-- Start --
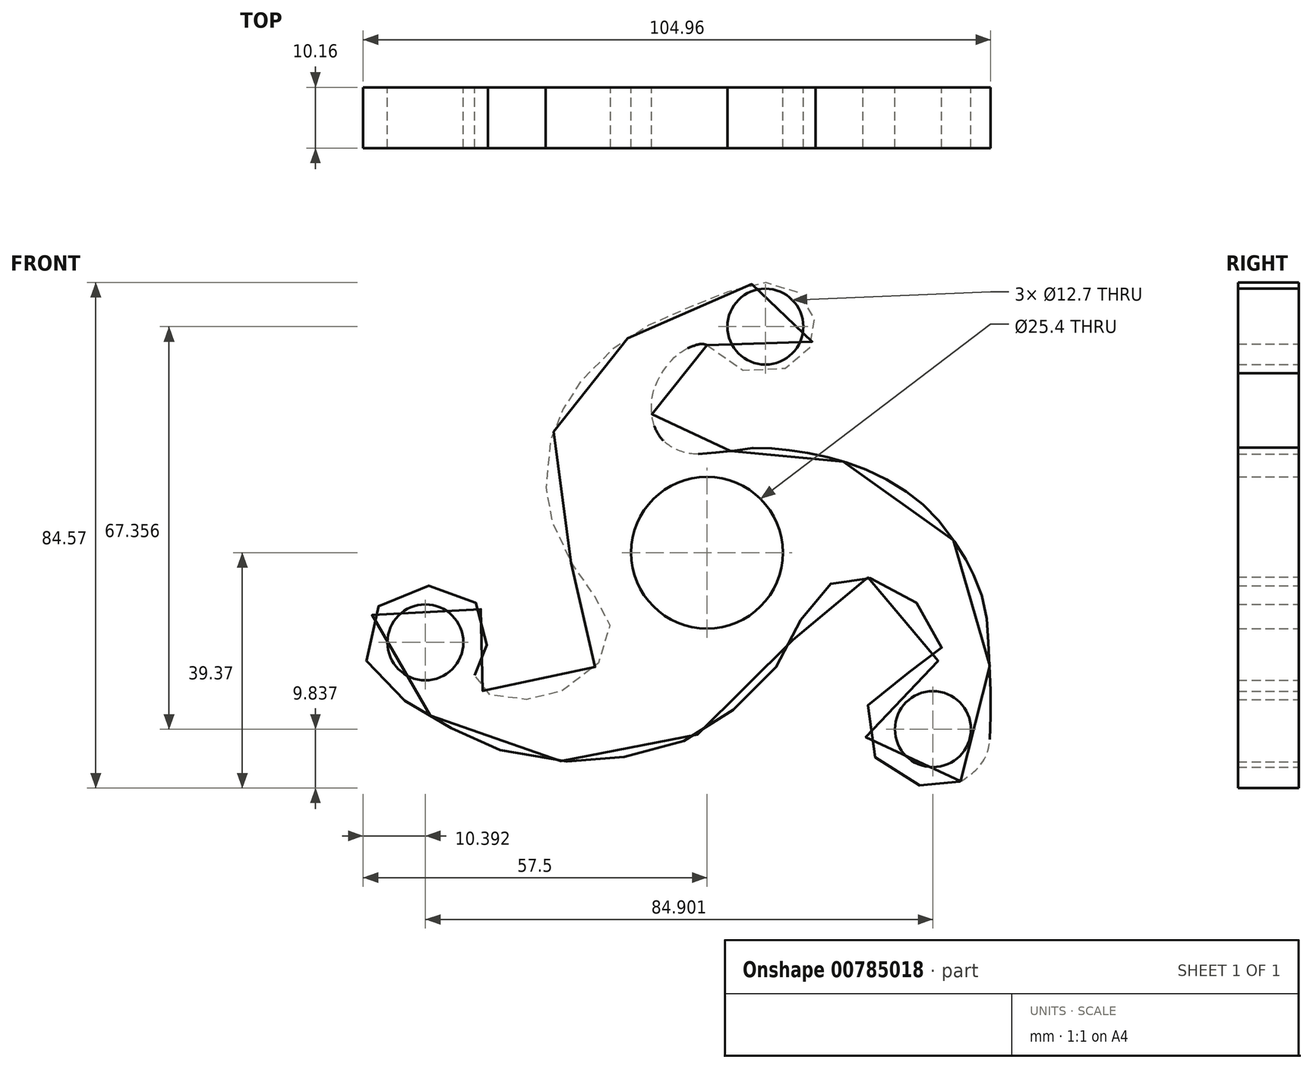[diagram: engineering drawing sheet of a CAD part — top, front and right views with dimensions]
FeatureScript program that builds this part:
annotation { "Feature Type Name" : "Feature", "Feature Type Description" : "" }
export const myFeature = defineFeature(function(context is Context, id is Id, definition is map)
    precondition{}
    {
        {
            var Q0;
            Q0=qCreatedBy(makeId("Front.planeOp"),FACE);
            var sketch = newSketch(context, id + "F0", { "sketchPlane" : qUnion([Q0])});
            skFitSpline(sketch, "E0", {"points": [v(0, 34.73) * mm, v(4.83, 31.12) * mm, v(10.44, 30.12) * mm, v(15.37, 32.03) * mm, v(17.04, 34) * mm, v(18.11, 37.27) * mm, v(18, 39.12) * mm, v(16.95, 42.1) * mm, v(14.3, 44.02) * mm, v(10.65, 45.16) * mm, v(6.03, 44.56) * mm, v(1.1, 42.64) * mm, v(-4.11, 40.6) * mm, v(-9.81, 38.02) * mm, v(-14.74, 34.84) * mm, v(-19.12, 31.06) * mm, v(-22.72, 26.38) * mm, v(-24.01, 24.2) * mm, v(-25.37, 21.04) * mm, v(-26.55, 16.88) * mm, v(-26.98, 9.92) * mm, v(-26.85, 8.09) * mm, v(-23.73, 0) * mm, v(-21.63, -3.23) * mm, v(-18.75, -7.4) * mm, v(-16.98, -9.91) * mm, v(-16.17, -14.05) * mm, v(-18.6, -19) * mm, v(-24.03, -23.04) * mm, v(-27.89, -24.26) * mm, v(-32.6, -24.58) * mm, v(-36.42, -23.76) * mm, v(-38.2, -22.44) * mm, v(-38.84, -20.47) * mm, v(-38.38, -18.94) * mm, v(-37.34, -17.16) * mm, v(-36.8, -15.36) * mm, v(-36.73, -12.24) * mm, v(-38.3, -8.82) * mm, v(-41.71, -6.36) * mm, v(-46.4, -5.52) * mm, v(-51.55, -6.6) * mm, v(-55.63, -9.84) * mm, v(-57.5, -15.96) * mm, v(-55.75, -20.1) * mm, v(-51.65, -24.01) * mm, v(-47.16, -26.7) * mm, v(-43.06, -29.23) * mm, v(-37.78, -31.63) * mm, v(-34.06, -33.2) * mm, v(-25.54, -34.8) * mm, v(-19.93, -34.89) * mm, v(-13.9, -34.2) * mm, v(-7.71, -32.85) * mm, v(-1.52, -30.39) * mm, v(3.06, -27.25) * mm, v(8.25, -23.08) * mm, v(12.03, -18.46) * mm, v(14.37, -14.56) * mm, v(16.35, -9.76) * mm, v(19.05, -6.34) * mm, v(21.2, -4.96) * mm, v(23.87, -4.32) * mm, v(26.65, -4.1) * mm, v(30.86, -5.68) * mm, v(35, -8.32) * mm, v(38.14, -12.46) * mm, v(39.25, -16.25) * mm, v(37.79, -18.97) * mm, v(34.05, -19.93) * mm, v(29.76, -21.65) * mm, v(26.64, -26.19) * mm, v(26.28, -29.87) * mm, v(29.58, -36.16) * mm, v(33.49, -38.37) * mm, v(37.52, -39.3) * mm, v(40.23, -39.17) * mm, v(42.65, -38.11) * mm, v(44.99, -36.33) * mm, v(46.85, -33.57) * mm, v(47.46, -28.32) * mm, v(47.36, -20.95) * mm, v(47.05, -14.5) * mm, v(46.25, -8.13) * mm, v(44.23, -2.99) * mm, v(42.61, 0) * mm, v(38.43, 5.78) * mm, v(34.4, 9.44) * mm, v(29.43, 12.56) * mm, v(24.26, 14.78) * mm, v(19.94, 16.04) * mm, v(15.38, 16.94) * mm, v(11.9, 17.36) * mm, v(7.88, 17.54) * mm, v(4.12, 17.01) * mm, v(0, 16.62) * mm, v(-3.05, 16.62) * mm, v(-6.02, 17.76) * mm, v(-7.87, 19.4) * mm, v(-8.98, 21.8) * mm, v(-9.3, 24.61) * mm, v(-8.76, 27.54) * mm, v(-7.03, 30.8) * mm, v(-4.63, 33.39) * mm, v(-1.93, 34.7) * mm, v(0, 34.73) * mm]});
            skCircle(sketch, "E1", {"center": v(9.76, 37.82) * mm, "radius": 6.35 * mm});
            skCircle(sketch, "E2", {"center": v(37.8, -29.53) * mm, "radius": 6.35 * mm});
            skCircle(sketch, "E3", {"center": v(-47.1, -15.01) * mm, "radius": 6.35 * mm});
            skCircle(sketch, "E4", {"center": v(0, 0) * mm, "radius": 12.7 * mm});
            skSolve(sketch);
        }
        {
            var Q0;
            Q0 = qSketchRegion(id + "F0", true);
            extrude(context, id + "F1", {"entities" : qUnion([Q0]), "depth" : 10.16 * mm, "offsetDistance" : 25.4 * mm});
        }
    });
-- End --
▶ **EXERCISE PROMPT**
Express the data from its first line up to and including the line with "var sketch = newSketch(context, id" as a Markdown table with the columns Row and Line, numbering each line and skipping blank ones. Leave the pictures out of your answer.

▶ **RESPONSE TO THIS EXERCISE**
| Row | Line |
|---|---|
| 1 | [diagram: engineering drawing sheet of a CAD part — top, front and right views with dimensions] |
| 2 | FeatureScript program that builds this part: |
| 3 | annotation { "Feature Type Name" : "Feature", "Feature Type Description" : "" } |
| 4 | export const myFeature = defineFeature(function(context is Context, id is Id, definition is map) |
| 5 |     precondition{} |
| 6 |     { |
| 7 |         { |
| 8 |             var Q0; |
| 9 |             Q0=qCreatedBy(makeId("Front.planeOp"),FACE); |
| 10 |             var sketch = newSketch(context, id + "F0", { "sketchPlane" : qUnion([Q0])}); |